- _Required work_:
Return, from the listing below, every line that includes "write".

- _Information shown_:
|---|
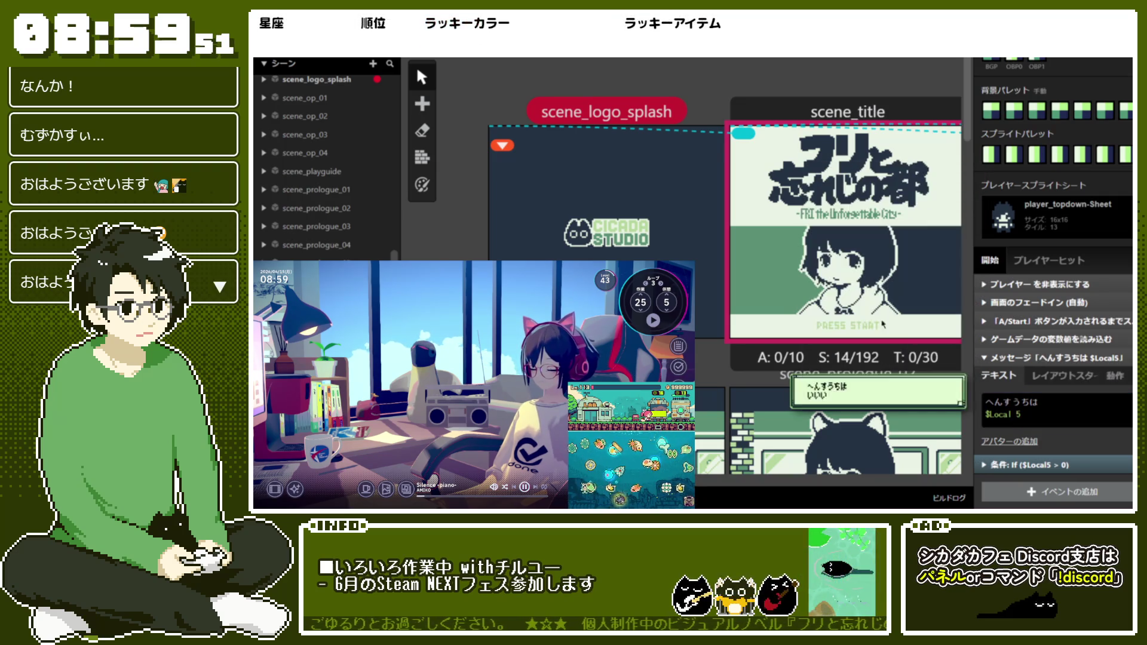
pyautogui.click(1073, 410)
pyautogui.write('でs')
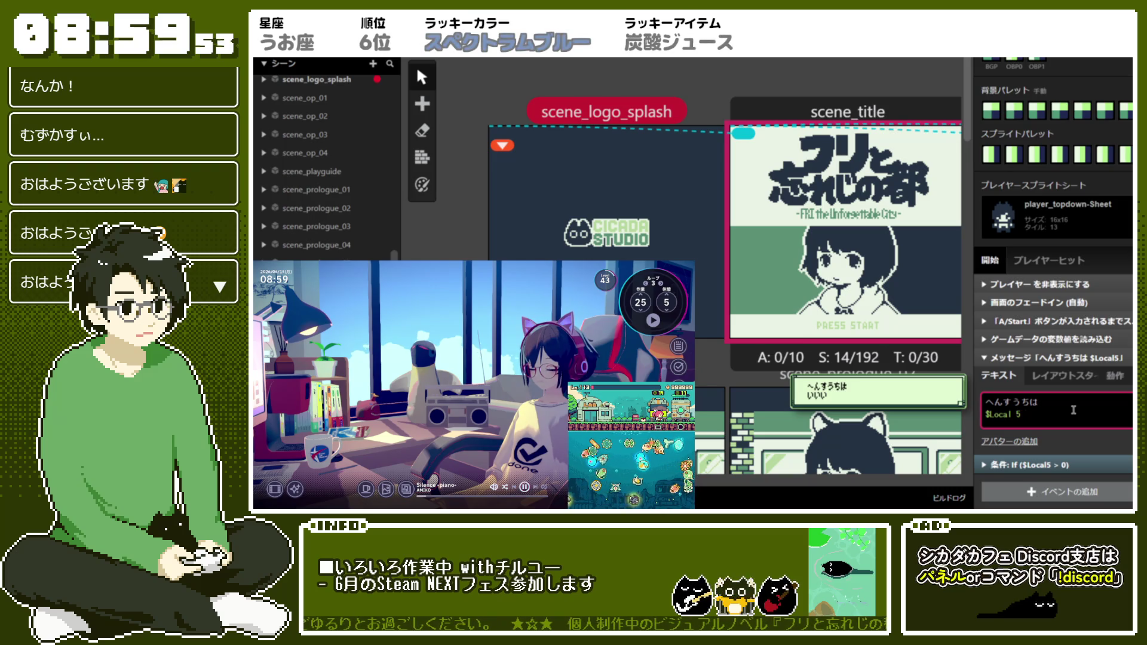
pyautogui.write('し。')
|---|
- _Output for this exercise_:
pyautogui.write('でs')
pyautogui.write('し。')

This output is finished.